The way had changed from adding back into your diet the
foods you missed the most (1972) or creating your own personalized 20 full-carbs
Induction diet (1992) to something called the Carbohydrate Ladder that had to
be followed religiously in 2007 along with the Atkins’ Nutritionals view on
vegetables or you were not doing Atkins.
Okay. So in 2007 when I was eating 20 full carbs and 45 to 60
grams of fat per day and managed to shed a lot of body fat eating that way, I
was not doing Atkins according to the low-carb community. But they didn’t want
me to call what I was doing Kimkins either – even though that’s exactly what I
was doing. I am not going to lie about that. I was following Kimmer’s original
recommendations that she posted on Low Carb Friends: 72 grams of lean protein,
20 full carbs, and just enough dietary fats to make the diet work for you.
It was discovered by someone within the low-carb community that
Kimmer had posted false pictures of herself on the Internet, and she was actually
fat. She wasn’t living a low-carb lifestyle, and that angered a lot of people.
In addition, she was verbally telling people to drop their calories to 300 per
day. A few people were gullible enough to do that and ended up sick, so the
low-carb community banded together and got Kimmer prosecuted for fraud.
Instead of questioning why anyone in their right mind would
ever drop their calories to 300 per day, they decided to totally abandon the
idea of eating lower fats and go completely the other way. Now, we don’t simply
have folks eating a high-fat diet, we have people doing something akin to the
Atkins’ Fat Fast at 85 percent fat and calling it Nutritional Ketosis.
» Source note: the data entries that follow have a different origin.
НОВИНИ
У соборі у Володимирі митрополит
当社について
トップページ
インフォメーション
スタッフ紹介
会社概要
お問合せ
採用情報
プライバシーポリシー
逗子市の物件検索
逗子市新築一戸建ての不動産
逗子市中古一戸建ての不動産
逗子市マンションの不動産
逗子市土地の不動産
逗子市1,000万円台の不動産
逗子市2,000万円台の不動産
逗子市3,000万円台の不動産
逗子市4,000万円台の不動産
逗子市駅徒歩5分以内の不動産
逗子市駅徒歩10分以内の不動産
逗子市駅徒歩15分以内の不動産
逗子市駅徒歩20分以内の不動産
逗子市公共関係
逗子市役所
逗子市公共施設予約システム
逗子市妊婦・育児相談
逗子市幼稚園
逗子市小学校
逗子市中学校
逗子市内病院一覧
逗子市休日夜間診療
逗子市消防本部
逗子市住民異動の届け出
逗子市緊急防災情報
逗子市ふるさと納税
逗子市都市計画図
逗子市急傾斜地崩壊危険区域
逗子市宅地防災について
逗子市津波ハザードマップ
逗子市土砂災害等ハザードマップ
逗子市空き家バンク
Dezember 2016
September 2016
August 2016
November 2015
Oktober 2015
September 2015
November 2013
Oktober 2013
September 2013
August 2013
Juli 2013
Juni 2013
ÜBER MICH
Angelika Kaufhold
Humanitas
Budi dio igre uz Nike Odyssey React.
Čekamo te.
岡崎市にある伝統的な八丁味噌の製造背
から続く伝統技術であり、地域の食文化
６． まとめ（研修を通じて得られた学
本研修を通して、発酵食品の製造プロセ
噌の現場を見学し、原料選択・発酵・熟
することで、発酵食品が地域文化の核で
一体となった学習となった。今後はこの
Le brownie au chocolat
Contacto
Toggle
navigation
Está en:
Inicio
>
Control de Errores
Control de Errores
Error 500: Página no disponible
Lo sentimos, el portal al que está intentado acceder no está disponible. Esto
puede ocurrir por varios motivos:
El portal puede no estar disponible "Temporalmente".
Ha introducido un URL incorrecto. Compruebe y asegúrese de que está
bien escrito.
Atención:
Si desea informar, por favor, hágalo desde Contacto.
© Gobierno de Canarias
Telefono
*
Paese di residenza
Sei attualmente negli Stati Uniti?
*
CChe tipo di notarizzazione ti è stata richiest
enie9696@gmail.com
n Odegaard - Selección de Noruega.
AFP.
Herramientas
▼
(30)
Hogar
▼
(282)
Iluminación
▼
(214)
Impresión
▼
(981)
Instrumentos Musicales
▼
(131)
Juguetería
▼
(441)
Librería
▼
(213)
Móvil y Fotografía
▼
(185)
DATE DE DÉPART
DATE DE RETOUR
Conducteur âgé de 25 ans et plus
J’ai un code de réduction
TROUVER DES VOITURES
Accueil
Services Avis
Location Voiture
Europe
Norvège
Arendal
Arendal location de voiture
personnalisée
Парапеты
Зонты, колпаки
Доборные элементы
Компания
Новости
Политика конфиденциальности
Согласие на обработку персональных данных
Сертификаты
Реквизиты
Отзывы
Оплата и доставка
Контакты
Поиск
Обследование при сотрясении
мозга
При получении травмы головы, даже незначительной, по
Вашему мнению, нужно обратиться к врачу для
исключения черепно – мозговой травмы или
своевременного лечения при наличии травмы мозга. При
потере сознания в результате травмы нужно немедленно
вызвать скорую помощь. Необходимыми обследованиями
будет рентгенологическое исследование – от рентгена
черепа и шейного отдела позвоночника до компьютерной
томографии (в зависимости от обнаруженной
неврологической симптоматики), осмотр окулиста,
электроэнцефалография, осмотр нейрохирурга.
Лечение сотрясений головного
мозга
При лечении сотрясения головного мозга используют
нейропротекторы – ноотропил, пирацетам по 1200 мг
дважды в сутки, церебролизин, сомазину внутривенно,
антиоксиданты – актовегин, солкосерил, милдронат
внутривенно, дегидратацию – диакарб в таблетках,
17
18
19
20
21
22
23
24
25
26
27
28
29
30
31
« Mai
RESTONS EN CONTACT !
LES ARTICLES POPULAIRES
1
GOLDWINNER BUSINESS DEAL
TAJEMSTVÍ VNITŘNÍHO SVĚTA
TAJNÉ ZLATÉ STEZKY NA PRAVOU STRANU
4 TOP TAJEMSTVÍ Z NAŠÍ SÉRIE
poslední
Nutritional? Hardly…but almost no one is questioning that.
Hardly no one is questioning the strange habits attached to that diet in order
to eat that much fat per day. People are simply following the crowd (the same
as they did with Kimkins) without evaluating their personal results. As a
community, we’ve traveled from one extreme to the other.
So What Now?
As a community, are we ever going to actually support those
who find what works for them, and then do that for the rest of their life? Are
we?
That’s easy to say, but hard to put into practice. It’s far
easier to judge what someone else is doing. It’s easier to attack those who
aren’t doing low-carb the way that we think they should be, than it is to be
happy that someone has finally found something that works for them -- even if that's simply counting calories or eating a lower-fat low-carb diet. It’s far
easier to allow our fears and insecurities to rule over us.